Nature's Revenge

Oceans absorb more than ninety percent of heat trapped by the planet due to the increasing concentrations of greenhouse gasses in the atmosphere. As the water heats up, its volume expands and causes a rise in sea levels. Warmer oceans lead to increased rainfall and stronger, more frequent storms.

As the planet gets warmer melting icebergs contribute to rising sea levels.

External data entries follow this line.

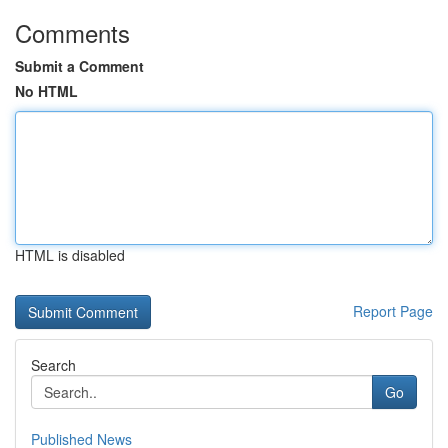
Comments
Submit a Comment
No HTML
HTML is disabled
Report Page
Search
Go
Published News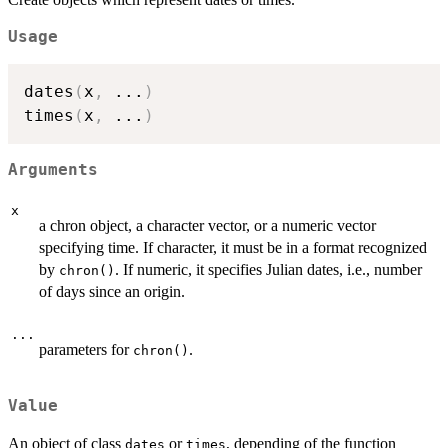
Usage
dates
(
x
,
...
)
times
(
x
,
...
)
Arguments
x
a chron object, a character vector, or a numeric vector
specifying time. If character, it must be in a format recognized
by
. If numeric, it specifies Julian dates, i.e., number
chron()
of days since an origin.
...
parameters for
.
chron()
Value
An object of class
or
, depending of the function
dates
times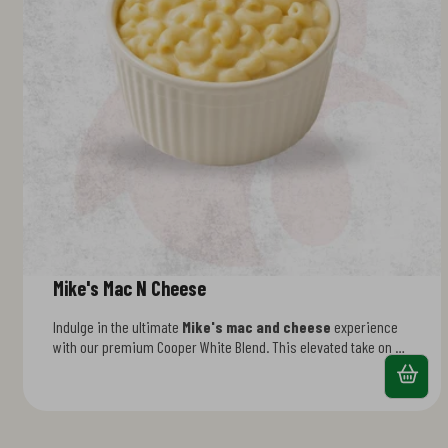
Mike's Mac N Cheese
Indulge in the ultimate
Mike's mac and cheese
experience
with our premium Cooper White Blend. This elevated take on a
classic features a velvety sauce made from a carefully
selected mix of cheeses that delivers bold, sophisticated
flavor. Perfectly al dente pasta coated in creamy goodness—it's
comfort food that tastes like you ordered it fresh. Fast, filling,
and seriously craveable.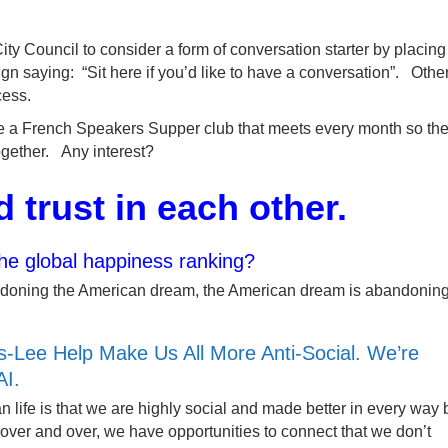
y Council to consider a form of conversation starter by placing
gn saying: “Sit here if you’d like to have a conversation”. Othe
cess.
ze a French Speakers Supper club that meets every month so th
gether. Any interest?
d trust in each other.
the global happiness ranking?
abandoning the American dream, the American dream is abandonin
-Lee Help Make Us All More Anti-Social. We’re
AI.
 life is that we are highly social and made better in every way 
over and over, we have opportunities to connect that we don’t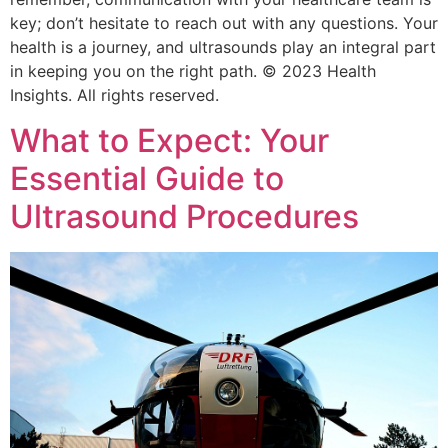
key; don’t hesitate to reach out with any questions. Your
health is a journey, and ultrasounds play an integral part
in keeping you on the right path. © 2023 Health
Insights. All rights reserved.
What to Expect: Your
Essential Guide to
Ultrasound Procedures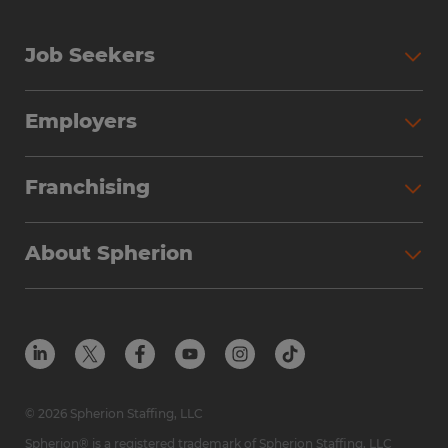
Job Seekers
Employers
Franchising
About Spherion
© 2026 Spherion Staffing, LLC
Spherion® is a registered trademark of Spherion Staffing, LLC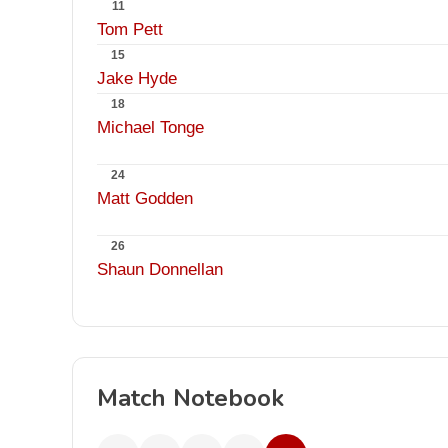
11
Tom Pett
15
Jake Hyde
18
Michael Tonge
24
Matt Godden
26
Shaun Donnellan
Match Notebook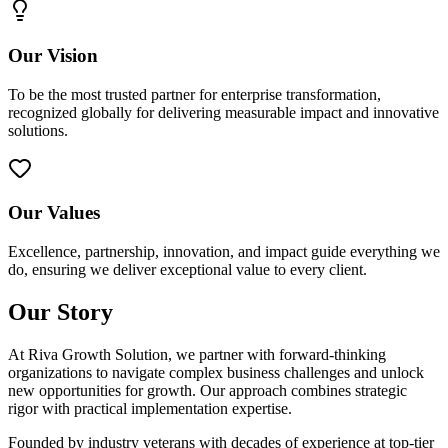
Our Vision
To be the most trusted partner for enterprise transformation,
recognized globally for delivering measurable impact and innovative
solutions.
Our Values
Excellence, partnership, innovation, and impact guide everything we
do, ensuring we deliver exceptional value to every client.
Our Story
At Riva Growth Solution, we partner with forward-thinking
organizations to navigate complex business challenges and unlock
new opportunities for growth. Our approach combines strategic
rigor with practical implementation expertise.
Founded by industry veterans with decades of experience at top-tier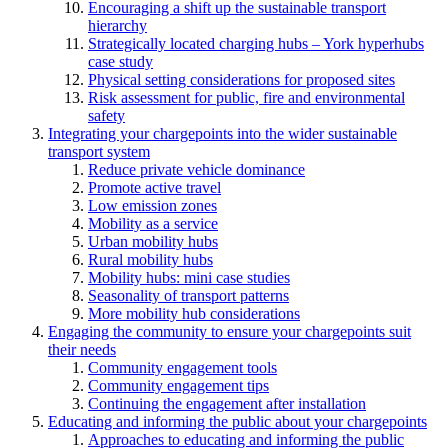
Encouraging a shift up the sustainable transport
hierarchy
Strategically located charging hubs – York hyperhubs
case study
Physical setting considerations for proposed sites
Risk assessment for public, fire and environmental
safety
Integrating your chargepoints into the wider sustainable
transport system
Reduce private vehicle dominance
Promote active travel
Low emission zones
Mobility as a service
Urban mobility hubs
Rural mobility hubs
Mobility hubs: mini case studies
Seasonality of transport patterns
More mobility hub considerations
Engaging the community to ensure your chargepoints suit
their needs
Community engagement tools
Community engagement tips
Continuing the engagement after installation
Educating and informing the public about your chargepoints
Approaches to educating and informing the public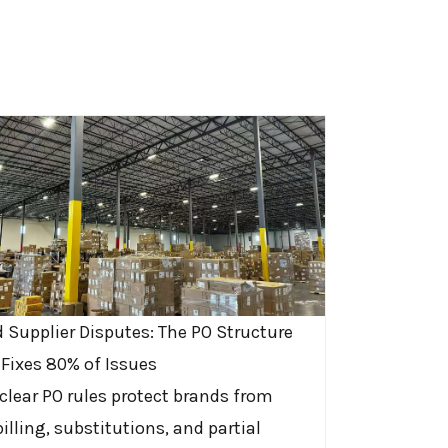
d Supplier Disputes: The PO Structure
 Fixes 80% of Issues
clear PO rules protect brands from
illing, substitutions, and partial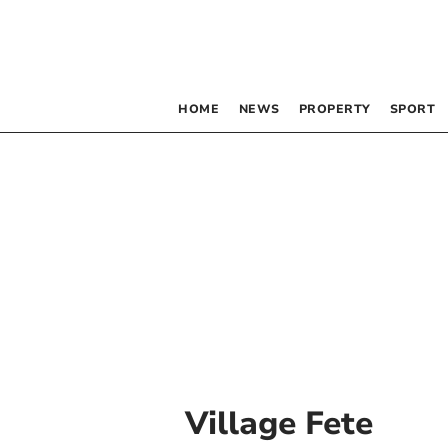
HOME
NEWS
PROPERTY
SPORT
Village Fete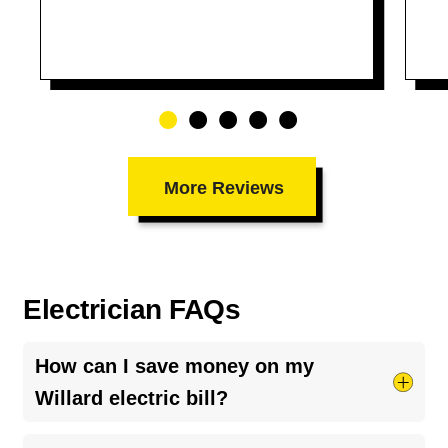
More Reviews
Electrician FAQs
How can I save money on my
Willard electric bill?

Consequently low-level coastal areas around the world face the continuous threat of flooding with some areas becoming uninhabitable and may eventually become submerged (source: Metro News online).

Nations such as the Maldives, Barbados and Tuvalu are continuously being flooded by extreme cyclones and meteorologists forecast they're likely to permanently disappear beneath the sea within the next fifty years.

Norfolk Broads

The government's environmental body National England said that nine miles of sea defences around the Norfolk coast were unsustainable "beyond the next 20-50 years", creating the possibility of "realigning the coast". What this cold academic language means is wiping part of Norfolk off the map, including hundreds of homes, several villages, medieval churches, freshwater lakes, historic windmills, precious nature reserves and valuable agricultural land would be given up to the rising seas, and Britain would have its first climate change refugees . . . Defences have been allowed to disappear completely and in less than a decade the sea has marched several hundred metres inland.

Norfolk Broads In Sunset

Around sixteen million people presently live close to Britain's coastline. Norfolk is one of the first areas to confront what every low-lying community in the country will face in the coming decades. A consequence of global warming exacerbated by the ever increasing carbon emissions and subsequent rising sea levels, excessive weather conditions and erosion of sea defences. Norfolk's landscape has dramatically changed in recent years with neat lines of wheat crops ending abruptly at a cliff edge. Such relentless erosion to coastlines is happening so fast that crops planted last autumn to be harvested this summer have already been lost to the sea.

Iconoclastic Tears

The candles dominate the composition and look strong positioned just off centre, however a closer look reveals their perpetual vulnerability as they constantly rely upon the supporting hand in order to remain upright and functional. Similar to society, that can only truly prosper if consideration and support is given from the ground up.

Blue Horizon

Global climate change is the result of excessive carbon emissions largely caused by energy from fossil fuels such as coal, gas and oil, rather than the cleaner option of wind turbines and solar panel farms. Extreme weather commonly involves flooding, rising sea levels, heatwaves, storms, hurricanes and droughts that, unfortunately are destroying the environment and subsequently our infrastructure, including homes, crops, wildlife and forests that are decreasing at an unsustainable rate.

Environmental Meltdown

The figure could be in paradise, however a closer look suggests she's on high ground, and the rapidly moving water has developed from rising temperatures and the melting ice from mountain peaks.

2022 saw western parts of America sustain continuous heavy rainfall combined with melting snow around mountains causing flooding that resulted in catastrophic damage to property and numerous deaths - thirty-eight in Kentucky alone. Yellowstone River's water level reached a record high since records began almost one hundred years ago.

Sea of Souls

I focused on emphasising a visibly heavy atmosphere in the air by painting thick clouds to represent carbon emissions and greenhouse gasses, that in reality are completely invisible and may cause people to hold a false sense of security.

The painting successfully conveys a melancholic mood concerning climate change, however risks romanticising the horrific truth.

Scarlet Evening in December

The composition places the individual elements into a field of tension to convey the calm before the storm on the eve of the infamous tsunami that occurred in 2004.

The tsunami was caused by an undersea earthquake. The initial rupture occurred in the Indian Ocean near the west coast of Sumatra creating a six-hundred mile parting of the Earth's crust that caused powerful shock waves and displaced trillions of tons of rock. The tsunami waves didn't reach coastlines for several hours after the initial undersea rupture. Virtually all of the victims were taken completely by surprise, as at the time there were no earthquake warning systems in place. Eyewitnesses in Indonesia reported seeing animals fleeing to high ground several minutes prior to the gigantic tsunami waves reaching the coastline. Apparently hardly any animal bodies were found in the aftermath of the disaster.

Tsunami

Developed from the painting Scarlet Evening in December, however the young woman is no longer collecting water, she is grieving the death of a loved one in the aftermath of the tragic tsunami of 2004.

The tsunami's waves travelled across the Indian Ocean at around five-hundred miles per hour. The undersea earthquake caused a shift in the Earth's mass and was powerful enough to change the planet's rotation. The tsunami had an impact on eleven countries reaching three-thousand miles to Africa where people died and properties were destroyed. Deaths caused by the tsunami reached 227,898.